Exercise tasks:
a) Repeat the passage of the Summit for Democracy article between "The summit comes" and "and Electoral Assistance.", inclusive.
b) In the Summit for Democracy article, which organization's November report classified the United States as a "backsliding democracy"?

WASHINGTON — The Biden administration will kick off the international Summit for Democracy on Thursday with the aim of producing a multilateral strategy for democratic renewal as concerns mount about the recent authoritarian inclinations of the United States.

Representatives from more than 100 countries are expected to attend the summit to review mounting challenges faced by democracies, senior administration officials said in a briefing Tuesday.

“We do intend to host this summit with humility,” a senior administration official said. “We see ourselves as a democracy not with all of the answers, but with openness and transparency about our efforts to overcome challenges at home while working with partners to support democracy and human rights abroad.”

The summit comes on the heels of the United States’ first-time classification as a “backsliding democracy” in a November report by the Stockholm-based Institute for Democracy and Electoral Assistance.

The report also found that for every country that inched toward a liberal democracy in the past two years, three others moved closer to authoritarianism, according to the institute’s analysis of data going back to 2015.

Democratic functions in the U.S. have been strained in recent years, particularly during the COVID-19 pandemic, said Deputy Secretary of State Wendy Sherman during a Monday panel hosted by the National Democratic Institute.

“We are facing real challenges in our own country right now—legal challenges to voting rights and women’s rights, disinformation and conspiracy theories on social media, a long and painful history of racism and legal discrimination that continues to echo throughout our society,” Sherman said. “But in a healthy democracy, we don’t shy away from tough questions or unpleasant facts.”

The world’s democracies have been in a 15-year decline that has emboldened claims of democracy’s inherent inferiority, said the 2021 Freedom in the World report by Freedom House, a nonprofit that analyzes democratic trends around the world. The United States’ susceptibility to authoritarian tendencies has had a particularly damaging effect, the report said.

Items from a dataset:
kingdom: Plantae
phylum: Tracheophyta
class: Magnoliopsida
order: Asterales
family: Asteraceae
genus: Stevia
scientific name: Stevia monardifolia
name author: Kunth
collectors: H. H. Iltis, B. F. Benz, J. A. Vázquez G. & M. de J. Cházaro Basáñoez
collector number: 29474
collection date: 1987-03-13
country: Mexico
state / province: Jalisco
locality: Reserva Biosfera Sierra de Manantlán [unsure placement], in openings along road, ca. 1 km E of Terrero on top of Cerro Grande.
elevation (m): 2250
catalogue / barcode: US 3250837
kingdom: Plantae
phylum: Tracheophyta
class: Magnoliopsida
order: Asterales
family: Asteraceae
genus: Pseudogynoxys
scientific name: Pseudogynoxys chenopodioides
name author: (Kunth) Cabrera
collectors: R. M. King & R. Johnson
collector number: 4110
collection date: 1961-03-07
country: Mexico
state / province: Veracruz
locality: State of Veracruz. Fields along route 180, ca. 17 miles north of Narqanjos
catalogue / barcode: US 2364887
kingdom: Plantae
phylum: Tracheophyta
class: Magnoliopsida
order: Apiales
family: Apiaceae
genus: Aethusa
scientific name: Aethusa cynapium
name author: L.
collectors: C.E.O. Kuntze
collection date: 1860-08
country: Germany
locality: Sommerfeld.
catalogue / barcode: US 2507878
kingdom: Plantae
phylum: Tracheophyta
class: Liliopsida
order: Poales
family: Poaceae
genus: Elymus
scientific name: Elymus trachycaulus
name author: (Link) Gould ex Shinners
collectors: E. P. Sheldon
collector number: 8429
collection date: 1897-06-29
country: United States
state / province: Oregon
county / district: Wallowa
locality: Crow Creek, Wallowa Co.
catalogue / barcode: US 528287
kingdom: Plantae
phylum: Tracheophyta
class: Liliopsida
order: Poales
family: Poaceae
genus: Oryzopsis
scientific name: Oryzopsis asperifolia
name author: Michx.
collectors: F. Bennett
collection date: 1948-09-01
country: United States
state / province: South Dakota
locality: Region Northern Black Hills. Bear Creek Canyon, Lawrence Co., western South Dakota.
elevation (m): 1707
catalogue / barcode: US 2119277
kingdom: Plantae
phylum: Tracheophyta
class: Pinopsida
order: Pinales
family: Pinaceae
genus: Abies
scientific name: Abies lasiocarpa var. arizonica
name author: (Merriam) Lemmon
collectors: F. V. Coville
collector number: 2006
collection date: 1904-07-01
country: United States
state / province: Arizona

Answers by task:
a)
The summit comes on the heels of the United States’ first-time classification as a “backsliding democracy” in a November report by the Stockholm-based Institute for Democracy and Electoral Assistance.

b) The Stockholm-based Institute for Democracy and Electoral Assistance.